The elements of fear and greed (which drive the capital markets) are clearly visible in the trends seen in

the allocation of assets by

investors in terms of cash and stocks. An attempt to compare the BSE market cap levels (over the period starting January 2007), with the aggregate bank deposits in the banking system shows the relative measure of the entire market capitalisation of BSE as percentage of aggregate bank deposits in the entire banking system. This is a reflection of the level of risk appetite in the investor community.

For instance, in January 2007, BSE market cap at Rs 3,779,000 crore as a percentage of aggregate bank deposits was 152 per cent, which means BSE market cap was 1.52 times more than the entire bank deposits at that time, that was Rs 2,485,000 crore.

When the market started recovering since March 2009, the BSE market cap as a percentage of aggregate bank deposits crossed 100 per cent level and at present, these level is at about 138 per cent.

BSE market cap at the end of November was Rs 5,793,000 crore, while bank deposits stood at Rs 4,196,000 crore, data from SMC Capitals shows. Latest data on bank deposits is available only till November.

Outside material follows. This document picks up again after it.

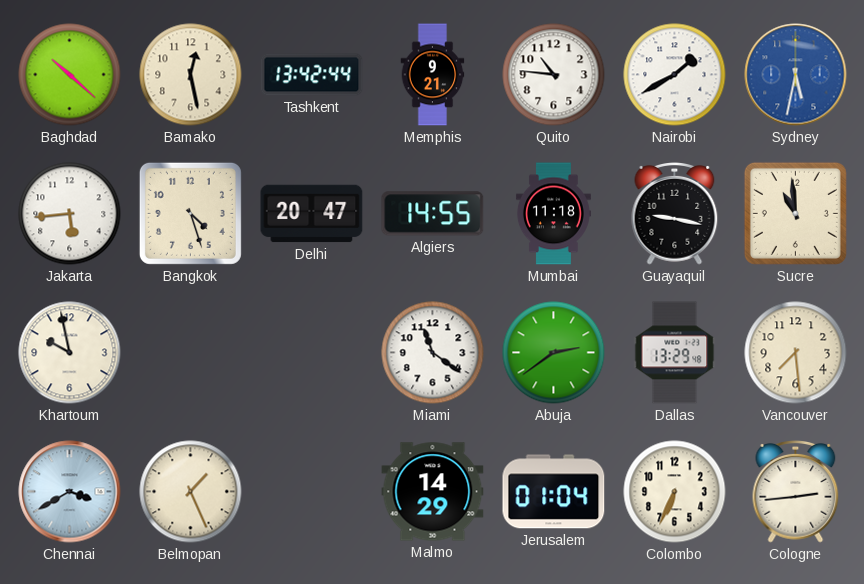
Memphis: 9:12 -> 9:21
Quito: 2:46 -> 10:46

As the bull market cap kept racing ahead during 2007, these levels of BSE market cap, as a percentage of aggregate bank deposits, have kept rising. At the peak of the bull market, that is by December 2007, these levels reached 235 per cent.

Simply put, BSE market cap at Rs 7,169,000 crore was more than double the Rs 3,047,000 crore kept in bank deposits.

“What it means is that the deposits available with sche-duled banks put together can't even buy half of BSE stocks. This was probably the sign of 'excess optimism' in the capital market,” said Jagannadham Thunuguntla, equity head of SMC Capitals.

However, by the time the bear market started in 2008, this level of BSE market cap as percentage of aggregate bank deposits has consistently kept falling. By the time the markets touched the bottom in February 2009, this level fell to 74 per cent.

This means that with the aggregate bank deposits available with the banking system, one can buy all the BSE-listed stocks and will still be left with 26 per cent of the deposits. This probably marked the sign of excess fear in the system, said Thunuguntla. By this time, the BSE market cap was to the tune of Rs 2,862,000 crore, whereas the aggregate bank deposits were to the tune of Rs 3,848,000 crore.